The man whose dream became a nightmare is a far more famed Californian— nimble, thimble-sized John Downey Harvey, son of Society Leader Eleanor Martin and San Francisco’s chief dandy in the early 1900s. Like Dr. Roberts, he in his day cast his eyes shoreward, conceived a passenger railroad to link San Francisco and Santa Cruz, 80 mi. south. Downey Harvey incorporated Ocean Shore R. R. in 1905. Big sums were subscribed by prominent San Franciscans and construction soon began at both ends under great engineering difficulties. Then came the 1906 earthquake. Most of the subscribed money was never put up, real estate operators grabbed land. By 1909 at least $7,500,000 had been sunk in the project, and the management was broke. Out forever stepped little Downey Harvey. Trains ran at each end for years, but in 1920 Ocean Shore was officially abandoned, its tracks torn up.
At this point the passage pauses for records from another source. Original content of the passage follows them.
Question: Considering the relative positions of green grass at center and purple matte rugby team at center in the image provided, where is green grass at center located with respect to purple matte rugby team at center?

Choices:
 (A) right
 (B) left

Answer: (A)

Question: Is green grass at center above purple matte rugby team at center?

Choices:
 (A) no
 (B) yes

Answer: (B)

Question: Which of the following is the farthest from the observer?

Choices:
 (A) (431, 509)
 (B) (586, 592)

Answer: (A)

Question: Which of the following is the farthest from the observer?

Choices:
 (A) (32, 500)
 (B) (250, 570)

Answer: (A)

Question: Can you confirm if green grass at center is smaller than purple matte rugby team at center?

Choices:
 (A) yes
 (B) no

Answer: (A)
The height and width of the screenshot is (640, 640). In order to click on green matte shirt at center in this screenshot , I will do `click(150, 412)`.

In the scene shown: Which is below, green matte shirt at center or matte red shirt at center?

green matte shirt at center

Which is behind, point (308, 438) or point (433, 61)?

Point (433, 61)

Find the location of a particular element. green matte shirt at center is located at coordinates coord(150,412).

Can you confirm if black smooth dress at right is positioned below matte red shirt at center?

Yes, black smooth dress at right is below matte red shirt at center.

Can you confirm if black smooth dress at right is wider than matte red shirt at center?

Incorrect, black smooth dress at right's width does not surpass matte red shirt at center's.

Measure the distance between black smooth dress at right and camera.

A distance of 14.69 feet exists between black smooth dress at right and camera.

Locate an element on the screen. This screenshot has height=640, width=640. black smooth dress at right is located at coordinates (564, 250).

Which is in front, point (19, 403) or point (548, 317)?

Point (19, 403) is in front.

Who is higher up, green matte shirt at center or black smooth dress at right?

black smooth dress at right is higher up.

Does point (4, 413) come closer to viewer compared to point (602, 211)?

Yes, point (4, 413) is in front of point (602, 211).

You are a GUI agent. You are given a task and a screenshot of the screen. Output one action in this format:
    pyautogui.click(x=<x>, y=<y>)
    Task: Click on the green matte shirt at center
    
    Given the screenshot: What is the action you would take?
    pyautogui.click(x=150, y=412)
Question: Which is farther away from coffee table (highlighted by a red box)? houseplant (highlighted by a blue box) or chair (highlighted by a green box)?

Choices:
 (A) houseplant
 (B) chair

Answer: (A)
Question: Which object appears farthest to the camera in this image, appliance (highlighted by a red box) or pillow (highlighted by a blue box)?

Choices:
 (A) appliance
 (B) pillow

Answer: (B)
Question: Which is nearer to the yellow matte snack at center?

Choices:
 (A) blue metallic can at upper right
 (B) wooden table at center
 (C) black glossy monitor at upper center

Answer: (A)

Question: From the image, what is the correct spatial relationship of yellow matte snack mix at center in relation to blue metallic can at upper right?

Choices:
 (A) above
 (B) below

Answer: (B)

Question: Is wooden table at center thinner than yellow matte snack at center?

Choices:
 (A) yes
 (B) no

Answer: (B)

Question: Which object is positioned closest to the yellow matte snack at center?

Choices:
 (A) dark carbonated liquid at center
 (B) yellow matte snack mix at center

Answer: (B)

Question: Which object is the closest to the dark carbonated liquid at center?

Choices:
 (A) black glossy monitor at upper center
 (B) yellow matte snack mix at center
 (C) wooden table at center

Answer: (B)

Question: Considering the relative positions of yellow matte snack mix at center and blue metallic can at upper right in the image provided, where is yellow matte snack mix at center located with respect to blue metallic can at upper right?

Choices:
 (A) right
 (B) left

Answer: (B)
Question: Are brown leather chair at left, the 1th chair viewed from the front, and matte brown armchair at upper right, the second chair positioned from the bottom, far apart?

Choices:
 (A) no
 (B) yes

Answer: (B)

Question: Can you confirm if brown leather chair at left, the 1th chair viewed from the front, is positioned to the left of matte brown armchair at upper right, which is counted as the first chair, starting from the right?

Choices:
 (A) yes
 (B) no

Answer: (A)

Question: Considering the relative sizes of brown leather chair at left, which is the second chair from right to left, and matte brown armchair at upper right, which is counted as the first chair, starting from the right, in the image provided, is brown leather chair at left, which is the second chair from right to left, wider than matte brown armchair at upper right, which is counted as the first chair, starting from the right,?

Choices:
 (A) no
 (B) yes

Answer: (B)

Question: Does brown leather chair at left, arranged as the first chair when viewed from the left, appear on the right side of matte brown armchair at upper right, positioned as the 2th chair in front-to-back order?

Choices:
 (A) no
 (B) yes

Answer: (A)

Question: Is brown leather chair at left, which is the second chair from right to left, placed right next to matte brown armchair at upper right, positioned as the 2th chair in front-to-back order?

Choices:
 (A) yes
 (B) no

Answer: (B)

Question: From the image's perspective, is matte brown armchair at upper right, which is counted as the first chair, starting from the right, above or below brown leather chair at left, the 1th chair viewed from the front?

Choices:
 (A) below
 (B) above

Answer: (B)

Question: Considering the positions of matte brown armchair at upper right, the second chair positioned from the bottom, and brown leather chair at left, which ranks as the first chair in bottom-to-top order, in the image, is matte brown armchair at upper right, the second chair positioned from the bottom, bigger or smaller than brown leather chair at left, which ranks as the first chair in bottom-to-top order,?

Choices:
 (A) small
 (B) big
Two years later two San Francisco capitalists, Selah Chamberlain and Harry W. Cole, decided to salvage the wreck. Legal squabbles beset the reclamation at once, the biggest coming when the State Highway District claimed the right-of-way to link it into the Carmel-San Simeon Highway. Civic clubs, chambers of commerce and the like have joined forces with the State to wrest the road from Ocean Shore R.R. Last week the battle still raged in court. Meanwhile, Downey Harvey, hav-ing lost $5,000,000 and been forced into bankruptcy, never entered business again. Convicted of fraud in 1913 for transferring $100,000 in stock to his wife before bankruptcy, Downey Harvey was cleared by the U. S. Supreme Court in 1916, has lived ever since on San Francisco’s Russian Hill in complete quiet and extreme popularity among San Franciscans with big hearts and long memories. Still spry at 78, despite unique infirmities, he snapped last week when asked if he had any “interest” in the current Ocean Shore revival: “I’ve lost enough in it already.”